People in the Due West, Antreville and Lowndesville areas of Abbeville County are being urged to stay off the roads because of flash flooding.
Will Blackwell, director of Abbeville County Emergency Services, said a rain cell came through the area, dropping several inches of rain in a short period of time.
He said there are many trees and power lines down, and significant water is standing on roadways.
Several cars have been stuck in water and emergency services is actively responding to calls, he said.
The National Weather Service has issued a flash flood warning for Abbeville County. It lists Due West, Lake Secession, Lowndesville, Lake Russell and Antreville as places that will experience flash flooding after 2 to 5 inches of rainfall. The warning was in effect until noon. According to NWS, county officials reported a dozen or so roads were flooded in the Lake Secession area and there is "flooding of small creeks and streams, urban areas, highways, streets and underpasses as well as other poor drainage and low-lying areas."
Blackwell said rain is anticipated throughout the day, so the issue isn’t going to resolve very fast. The big key, he said, is not to drive through water.
A post on the Abbeville County Emergency Services Facebook page asks people in affected areas to stay off the roads and warns that "many are impassible and several power / emergency crews are out working.”
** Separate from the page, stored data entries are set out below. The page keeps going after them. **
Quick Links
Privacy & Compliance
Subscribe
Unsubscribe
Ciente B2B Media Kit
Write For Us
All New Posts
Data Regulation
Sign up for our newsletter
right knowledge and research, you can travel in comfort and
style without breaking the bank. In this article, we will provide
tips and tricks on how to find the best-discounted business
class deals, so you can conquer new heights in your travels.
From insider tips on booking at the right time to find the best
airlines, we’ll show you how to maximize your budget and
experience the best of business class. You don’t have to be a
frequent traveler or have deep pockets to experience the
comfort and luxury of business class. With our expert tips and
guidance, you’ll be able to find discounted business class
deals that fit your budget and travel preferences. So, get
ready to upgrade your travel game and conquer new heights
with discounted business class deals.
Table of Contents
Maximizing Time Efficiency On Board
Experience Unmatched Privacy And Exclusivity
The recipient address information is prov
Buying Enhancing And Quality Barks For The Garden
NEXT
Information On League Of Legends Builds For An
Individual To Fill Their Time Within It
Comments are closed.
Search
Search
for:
Abbeville County School District posted on its website Thursday morning that Lake Secession Road had been closed "on the lake side just past Diamond Hill School," forcing entry from Highway 284.
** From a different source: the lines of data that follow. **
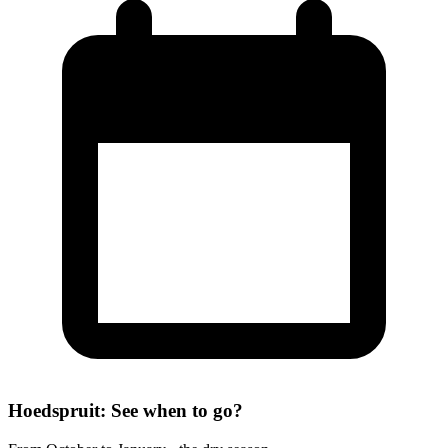
Hoedspruit: See when to go?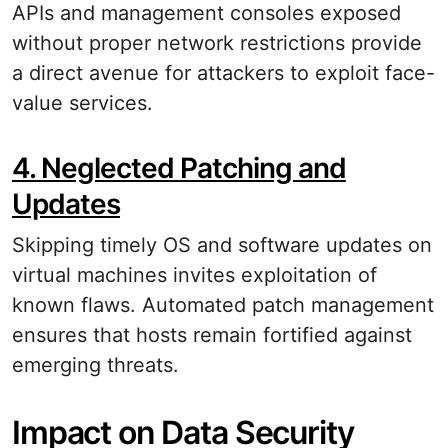
APIs and management consoles exposed
without proper network restrictions provide
a direct avenue for attackers to exploit face-
value services.
4. Neglected Patching and
Updates
Skipping timely OS and software updates on
virtual machines invites exploitation of
known flaws. Automated patch management
ensures that hosts remain fortified against
emerging threats.
Impact on Data Security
"Arrival times for after-school bus transportation from Diamond Hill will be impacted by this closure," the post says. "Please be patient as our drivers safely transport children home today. The arrival times could be later than normal."
Flooding isn't limited to Abbeville County. At 10:21 a.m., northern Greenwood County — including Hodges and Cokesbury — was placed under a flash flood warning that will expire at 4:15 p.m.
The area received 2 to 3 inches of rain in a span of 60 to 90 minutes, according to the National Weather Service.
"Expect rapid flooding of low-water crossings and other low-lying areas adjacent to small streams, including the headwaters of Coronaca Creek near Cokesbury Rd and Mulberry Creek near Sally White Rd," the warning said.
NWS expects flooding to worsen as streams rise and rainfall continues.
George McKinney, emergency management coordinator for Greenwood County, said about 11:30 a.m. that the only damage he has heard of is trees and wires down in the town of Hodges near downtown.
He said there has been flooding across roads in different parts of the county.